What is required –
Repeat the entries shown below with every word and mark intact.

----- Material for this task -----

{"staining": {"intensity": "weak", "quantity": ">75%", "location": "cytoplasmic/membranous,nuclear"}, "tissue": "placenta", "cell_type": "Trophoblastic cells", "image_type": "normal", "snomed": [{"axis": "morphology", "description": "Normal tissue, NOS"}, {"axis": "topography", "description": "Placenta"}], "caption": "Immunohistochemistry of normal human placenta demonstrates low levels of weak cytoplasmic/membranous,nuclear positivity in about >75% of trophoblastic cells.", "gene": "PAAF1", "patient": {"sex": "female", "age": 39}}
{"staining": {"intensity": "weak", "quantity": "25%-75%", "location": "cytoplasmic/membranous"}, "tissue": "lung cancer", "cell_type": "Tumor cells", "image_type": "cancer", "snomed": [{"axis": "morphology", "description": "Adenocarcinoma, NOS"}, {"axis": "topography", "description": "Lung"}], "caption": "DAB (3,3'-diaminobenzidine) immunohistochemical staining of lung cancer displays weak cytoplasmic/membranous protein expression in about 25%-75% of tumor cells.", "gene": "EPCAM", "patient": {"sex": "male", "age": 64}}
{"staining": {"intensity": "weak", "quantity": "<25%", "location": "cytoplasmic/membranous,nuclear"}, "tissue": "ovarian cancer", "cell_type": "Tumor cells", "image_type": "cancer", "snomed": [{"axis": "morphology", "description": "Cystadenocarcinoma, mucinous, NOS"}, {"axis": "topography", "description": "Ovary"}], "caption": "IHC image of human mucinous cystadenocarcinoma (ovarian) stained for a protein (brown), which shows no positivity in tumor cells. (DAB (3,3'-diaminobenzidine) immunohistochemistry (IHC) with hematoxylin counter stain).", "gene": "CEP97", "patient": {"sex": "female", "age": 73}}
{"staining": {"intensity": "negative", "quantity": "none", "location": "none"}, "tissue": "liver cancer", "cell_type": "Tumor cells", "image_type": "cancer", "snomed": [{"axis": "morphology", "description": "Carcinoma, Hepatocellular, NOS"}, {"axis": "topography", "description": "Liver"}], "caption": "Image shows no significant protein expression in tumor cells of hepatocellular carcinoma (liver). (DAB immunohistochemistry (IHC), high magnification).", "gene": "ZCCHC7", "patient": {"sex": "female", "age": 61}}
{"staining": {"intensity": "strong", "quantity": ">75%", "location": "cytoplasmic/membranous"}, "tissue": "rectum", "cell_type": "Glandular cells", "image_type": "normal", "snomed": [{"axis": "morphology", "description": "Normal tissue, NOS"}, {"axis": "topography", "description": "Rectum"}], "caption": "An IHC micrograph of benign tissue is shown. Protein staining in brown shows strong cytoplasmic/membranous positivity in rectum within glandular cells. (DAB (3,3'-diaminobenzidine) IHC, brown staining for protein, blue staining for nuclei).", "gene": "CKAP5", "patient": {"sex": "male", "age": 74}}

-----

Result –
{"staining": {"intensity": "weak", "quantity": ">75%", "location": "cytoplasmic/membranous,nuclear"}, "tissue": "placenta", "cell_type": "Trophoblastic cells", "image_type": "normal", "snomed": [{"axis": "morphology", "description": "Normal tissue, NOS"}, {"axis": "topography", "description": "Placenta"}], "caption": "Immunohistochemistry of normal human placenta demonstrates low levels of weak cytoplasmic/membranous,nuclear positivity in about >75% of trophoblastic cells.", "gene": "PAAF1", "patient": {"sex": "female", "age": 39}}
{"staining": {"intensity": "weak", "quantity": "25%-75%", "location": "cytoplasmic/membranous"}, "tissue": "lung cancer", "cell_type": "Tumor cells", "image_type": "cancer", "snomed": [{"axis": "morphology", "description": "Adenocarcinoma, NOS"}, {"axis": "topography", "description": "Lung"}], "caption": "DAB (3,3'-diaminobenzidine) immunohistochemical staining of lung cancer displays weak cytoplasmic/membranous protein expression in about 25%-75% of tumor cells.", "gene": "EPCAM", "patient": {"sex": "male", "age": 64}}
{"staining": {"intensity": "weak", "quantity": "<25%", "location": "cytoplasmic/membranous,nuclear"}, "tissue": "ovarian cancer", "cell_type": "Tumor cells", "image_type": "cancer", "snomed": [{"axis": "morphology", "description": "Cystadenocarcinoma, mucinous, NOS"}, {"axis": "topography", "description": "Ovary"}], "caption": "IHC image of human mucinous cystadenocarcinoma (ovarian) stained for a protein (brown), which shows no positivity in tumor cells. (DAB (3,3'-diaminobenzidine) immunohistochemistry (IHC) with hematoxylin counter stain).", "gene": "CEP97", "patient": {"sex": "female", "age": 73}}
{"staining": {"intensity": "negative", "quantity": "none", "location": "none"}, "tissue": "liver cancer", "cell_type": "Tumor cells", "image_type": "cancer", "snomed": [{"axis": "morphology", "description": "Carcinoma, Hepatocellular, NOS"}, {"axis": "topography", "description": "Liver"}], "caption": "Image shows no significant protein expression in tumor cells of hepatocellular carcinoma (liver). (DAB immunohistochemistry (IHC), high magnification).", "gene": "ZCCHC7", "patient": {"sex": "female", "age": 61}}
{"staining": {"intensity": "strong", "quantity": ">75%", "location": "cytoplasmic/membranous"}, "tissue": "rectum", "cell_type": "Glandular cells", "image_type": "normal", "snomed": [{"axis": "morphology", "description": "Normal tissue, NOS"}, {"axis": "topography", "description": "Rectum"}], "caption": "An IHC micrograph of benign tissue is shown. Protein staining in brown shows strong cytoplasmic/membranous positivity in rectum within glandular cells. (DAB (3,3'-diaminobenzidine) IHC, brown staining for protein, blue staining for nuclei).", "gene": "CKAP5", "patient": {"sex": "male", "age": 74}}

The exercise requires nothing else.